### Exercise instructions
(1) Translate this sentence from the ring light comment into Spanish: "This event has been going since the 1880s, and most everyone who attends is in period dress."
(2) Return everything in the ring light comment from "The 85 CRI rating" down to "to rugged cowboys.", copied word for word.

The offset diffuser panel sounds like a good idea. Sorry to hear it is poorly implemented.
The 85 CRI rating has been troubling me. However, I own a F&V R-300 Ring Light, which has the same rating, and I think the light quality from it is simply lovely. Last Christmas, I took mine to Anson, Texas, and shot a little video on the 5D Mk III of the historic Cowboy Christmas Ball. This event has been going since the 1880s, and most everyone who attends is in period dress. This means lots of deep saturated colors in the women’s full length ornate gowns, all sorts of colors and fabrics… plus skin tones from dainty ladies to rugged cowboys.

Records
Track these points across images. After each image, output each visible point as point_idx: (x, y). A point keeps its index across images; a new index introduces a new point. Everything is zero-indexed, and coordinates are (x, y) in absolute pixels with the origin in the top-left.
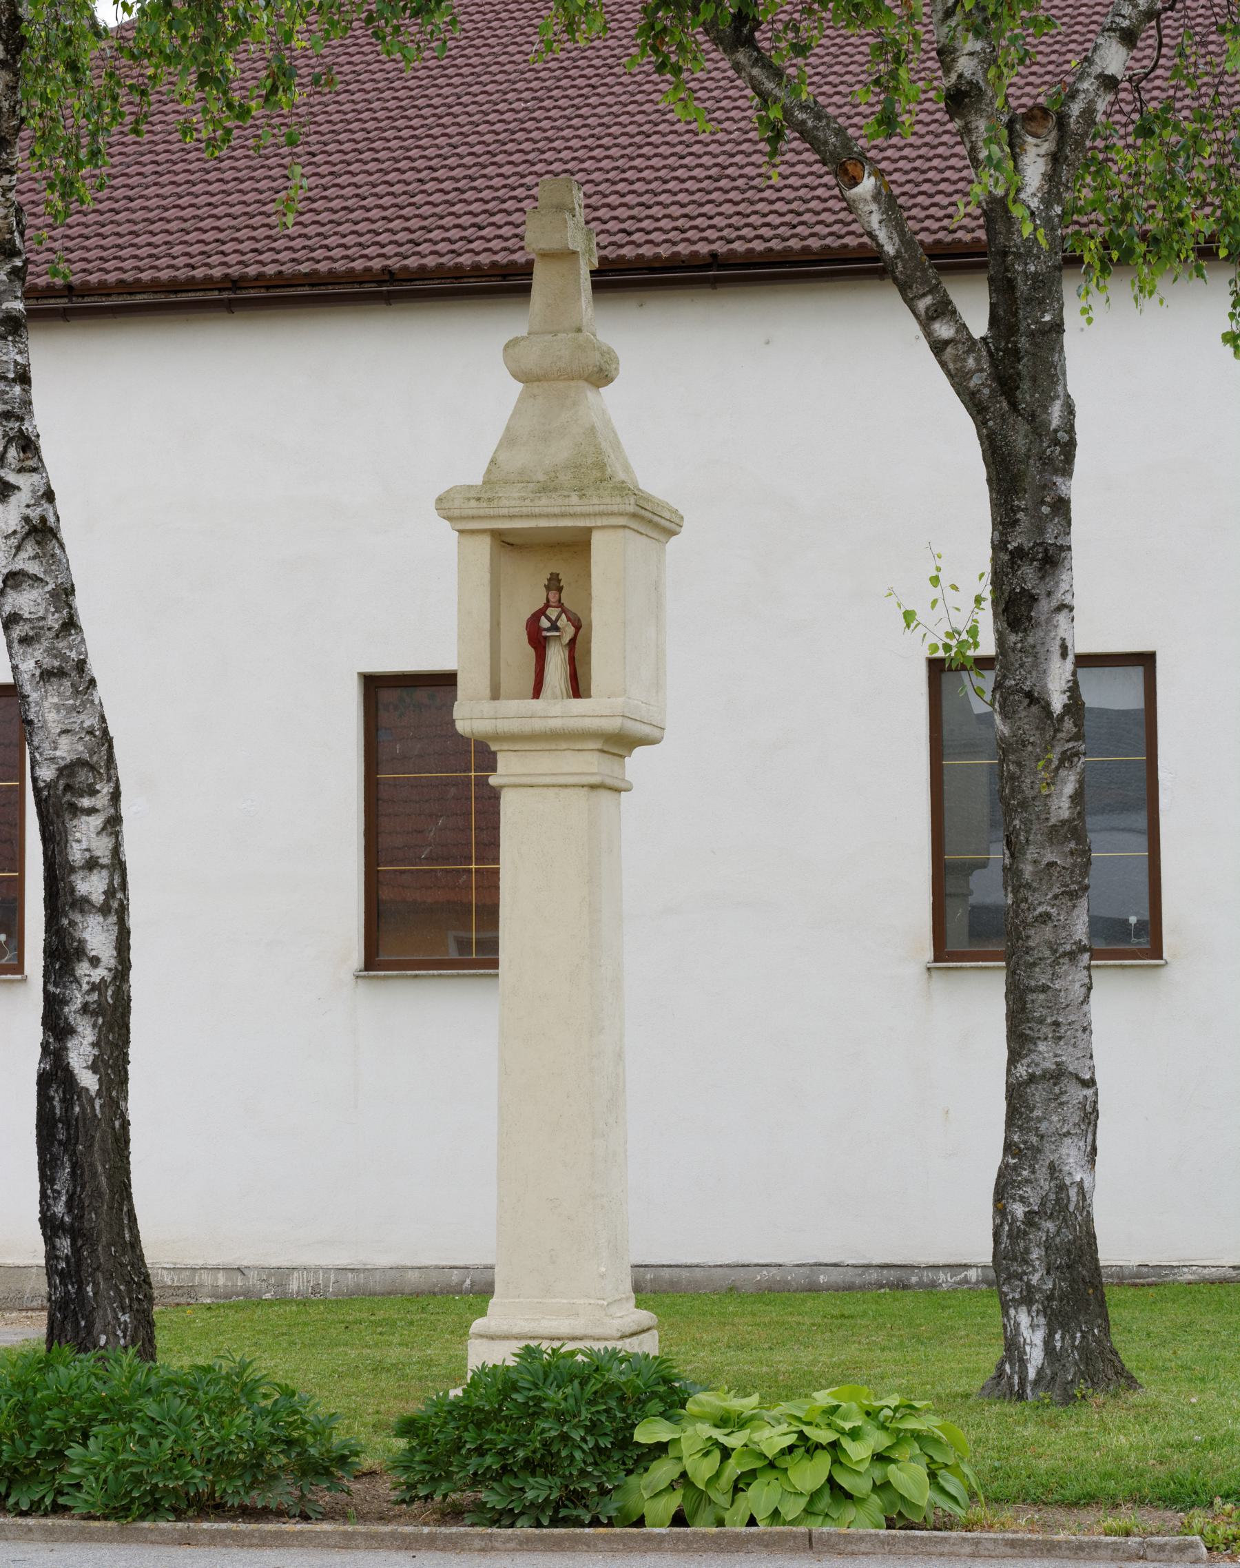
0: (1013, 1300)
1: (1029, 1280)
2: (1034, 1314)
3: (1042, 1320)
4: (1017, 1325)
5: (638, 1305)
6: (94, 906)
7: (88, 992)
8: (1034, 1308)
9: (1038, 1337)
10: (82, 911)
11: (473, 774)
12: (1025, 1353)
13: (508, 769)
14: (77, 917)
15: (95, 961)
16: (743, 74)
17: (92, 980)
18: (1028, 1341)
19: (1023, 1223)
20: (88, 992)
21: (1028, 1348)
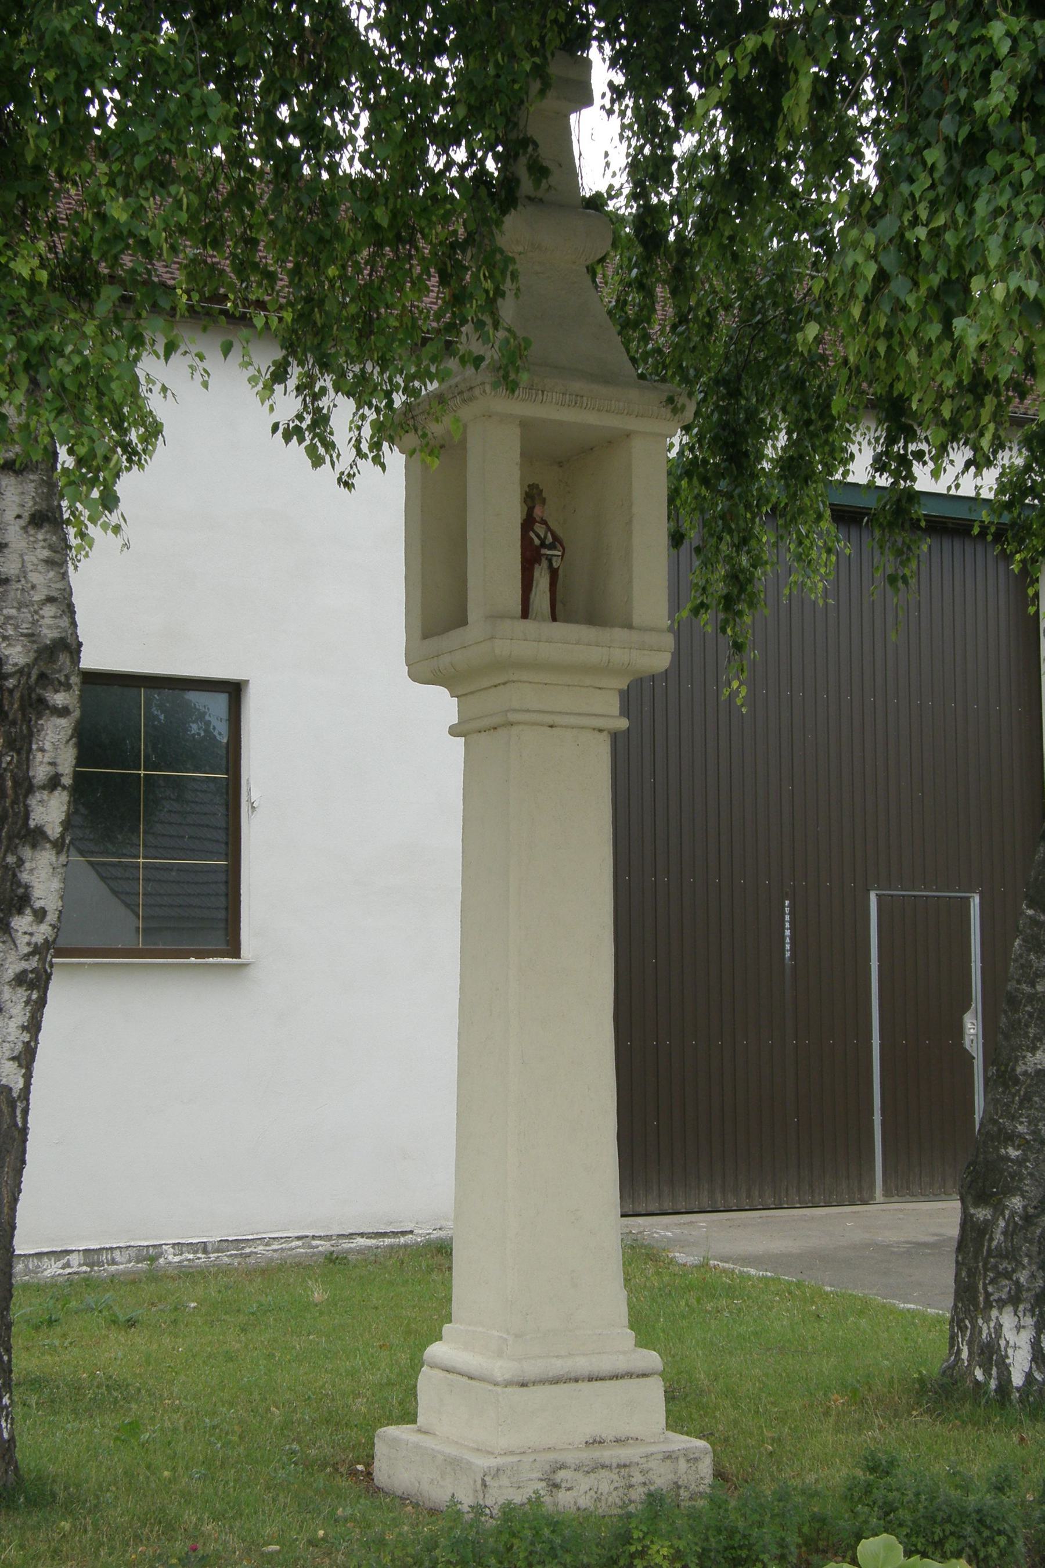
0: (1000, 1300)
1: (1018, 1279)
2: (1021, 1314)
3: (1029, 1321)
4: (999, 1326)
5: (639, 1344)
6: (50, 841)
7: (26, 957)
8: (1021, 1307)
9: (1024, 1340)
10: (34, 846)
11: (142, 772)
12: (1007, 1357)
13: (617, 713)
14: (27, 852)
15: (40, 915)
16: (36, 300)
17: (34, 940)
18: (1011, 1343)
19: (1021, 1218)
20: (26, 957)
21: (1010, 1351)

...

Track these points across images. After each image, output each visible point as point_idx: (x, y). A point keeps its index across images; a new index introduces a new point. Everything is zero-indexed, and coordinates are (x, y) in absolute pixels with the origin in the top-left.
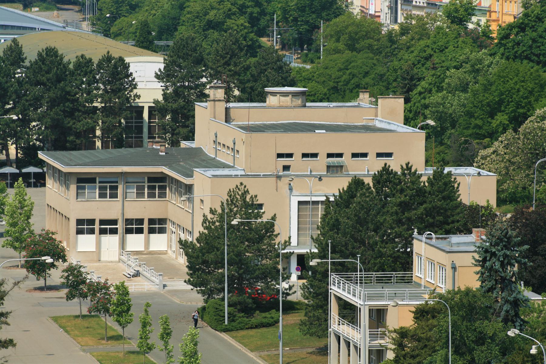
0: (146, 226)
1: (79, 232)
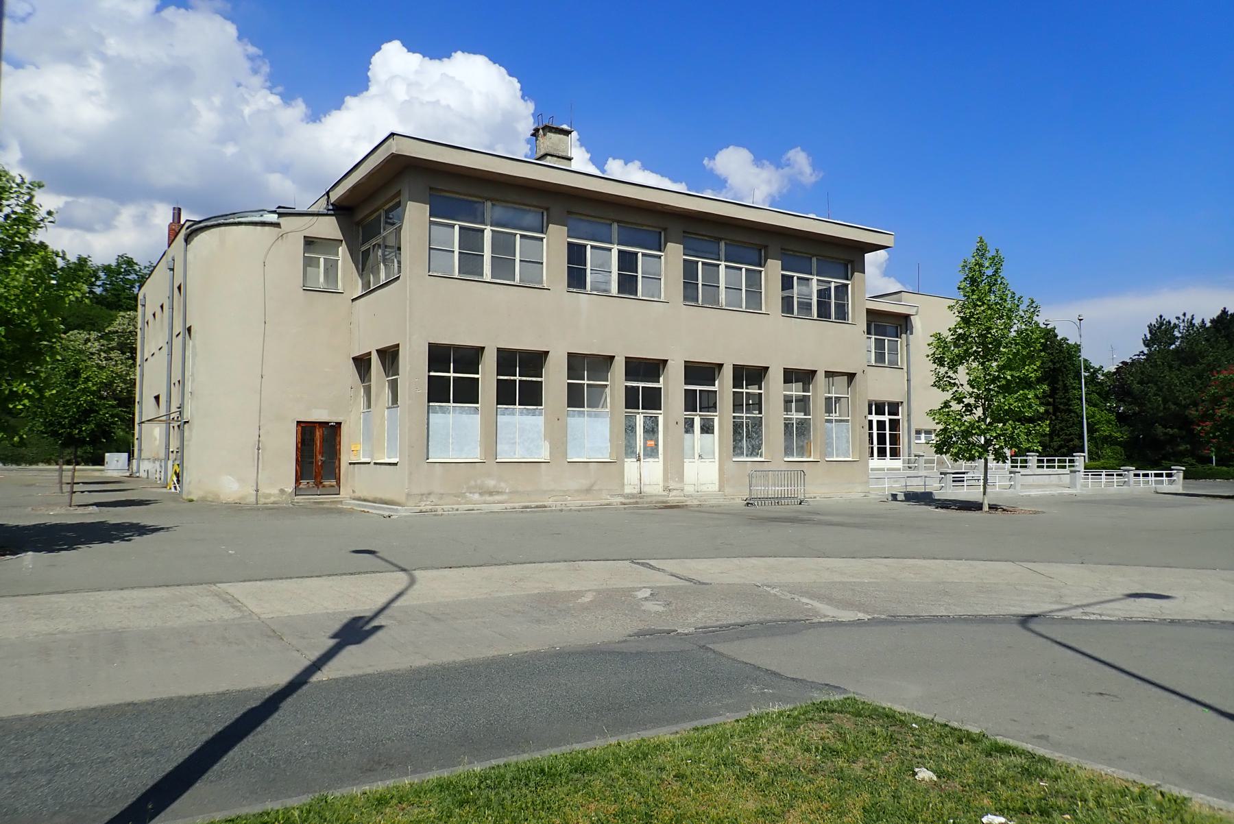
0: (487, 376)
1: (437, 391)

### Responses by task
(1) Este evento se celebra desde la década de 1880, y casi todos los que asisten van vestidos de época.

(2)
The 85 CRI rating has been troubling me. However, I own a F&V R-300 Ring Light, which has the same rating, and I think the light quality from it is simply lovely. Last Christmas, I took mine to Anson, Texas, and shot a little video on the 5D Mk III of the historic Cowboy Christmas Ball. This event has been going since the 1880s, and most everyone who attends is in period dress. This means lots of deep saturated colors in the women’s full length ornate gowns, all sorts of colors and fabrics… plus skin tones from dainty ladies to rugged cowboys.